Cement demand to remain low

Lacklustre demand for cement, witnessed as part of the recent slowdown, is likely to persist, and as a consequence, apply pressure on the pricing power of cement manufacturers.

“As per the data available, around 580,000 houses have been fully damaged due to the floods,” said Waqas Ghani Kukaswadia, Cement Sector Analyst at JS Global in his research report. “As a consequence, demand is to remain depressed for the near future and prices will remain under pressure,” he added.

“While an uptick in the coming months is likely due to private housing construction and the end of monsoon, we take cue from the 2010 floods to estimate quantum and timing of broad-based reconstruction demand,” underscored Waqas.

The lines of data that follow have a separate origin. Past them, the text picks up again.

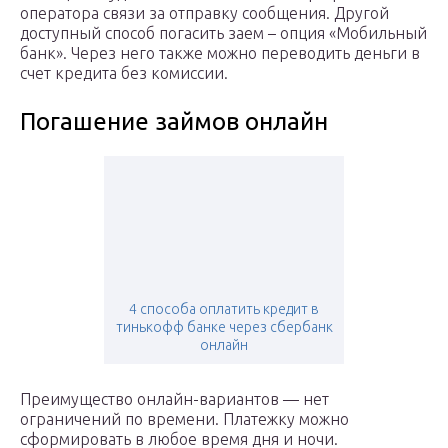
оператора связи за отправку сообщения. Другой
доступный способ погасить заем – опция «Мобильный
банк». Через него также можно переводить деньги в
счет кредита без комиссии.
Погашение займов онлайн
4 способа оплатить кредит в
тинькофф банке через сбербанк
онлайн
Преимущество онлайн-вариантов — нет
ограничений по времени. Платежку можно
сформировать в любое время дня и ночи.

“We believe the additional demand, due to the floods, will not be prominent in FY 2023, as many roads and rail links have been damaged and repair work will most likely materialise over a period of many years,” he further stated.

“Near term dispatch numbers will hence carry a distortion factor due to these logistical constraints. However, a relatively more pronounced impact will be seen in FY 2024,” Waqas predicted.

“In the first half of the fiscal year 2023, the demand will be depressed, especially in the north of the country. In the south, however, the private sector may resume their activities which will increase the demand for cement,” he stated.

Explaining that a year ago, a cement bag was priced around Rs660, Hussain said, “At present, the same cement bag is available for Rs1030 in Karachi and Rs1019 in Rawalpindi. This is largely on account of an increase in global cement prices.”

Hussain explained that “40% of the manufacturing cost of cement depends upon coal. For 13 months, coal was traded on the global market at $100 which has now hiked to $300. Earlier, the coal came from South Africa, where prices surged. Later, companies started importing coal from Afghanistan, where prices have also increased in line with global trends, albeit to a marginal level.”

“While looking back at the trends in 2010, some caveats are worth observing when estimating reconstruction led demand. Not all damaged homes were ‘pucca’ or fully built and the number of houses rebuilt would be less than 100%,” noted Waqas Ghani.

“Some of the ‘pucca’ houses will be replaced by ‘katcha’ houses and the fiscal constraints of the government, and limited foreign aid, have caused a delay in rehabilitation efforts. All in all, taking an estimate of 40% fully re-built houses, incremental cement demand comes out to be approximately 2.2 million tons for the next two years. This demand for cement is estimated at 370,000 tons for FY 2023 and around 1.9 million tons for FY2024,” Waqas explained.

Senior Analyst at Arif Habib Limited (AHL) Misha Zahid said, “The recent floods, and ensuing damage to the infrastructure, have eroded cement demand for the past two months.”